> [Objetivo do exercício]
Por favor, repita sem nenhuma alteração as linhas que começam na que contém "Reading left to right, read" e terminam na que contém "Other: median 1.00", incluindo as duas.

> [Dados do exercício]

###

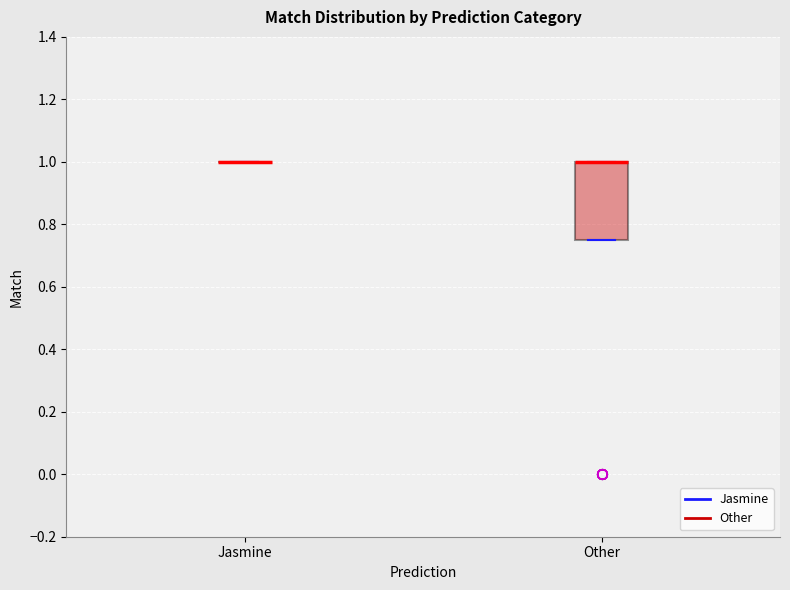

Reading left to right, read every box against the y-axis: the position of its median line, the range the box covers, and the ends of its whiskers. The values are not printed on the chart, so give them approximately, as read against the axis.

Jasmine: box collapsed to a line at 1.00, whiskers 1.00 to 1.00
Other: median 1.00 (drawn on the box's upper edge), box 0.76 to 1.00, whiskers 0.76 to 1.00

###

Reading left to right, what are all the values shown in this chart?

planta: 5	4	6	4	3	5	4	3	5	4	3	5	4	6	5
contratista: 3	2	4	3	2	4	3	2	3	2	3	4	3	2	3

###

> [Solução do exercício]
Reading left to right, read every box against the y-axis: the position of its median line, the range the box covers, and the ends of its whiskers. The values are not printed on the chart, so give them approximately, as read against the axis.

Jasmine: box collapsed to a line at 1.00, whiskers 1.00 to 1.00
Other: median 1.00 (drawn on the box's upper edge), box 0.76 to 1.00, whiskers 0.76 to 1.00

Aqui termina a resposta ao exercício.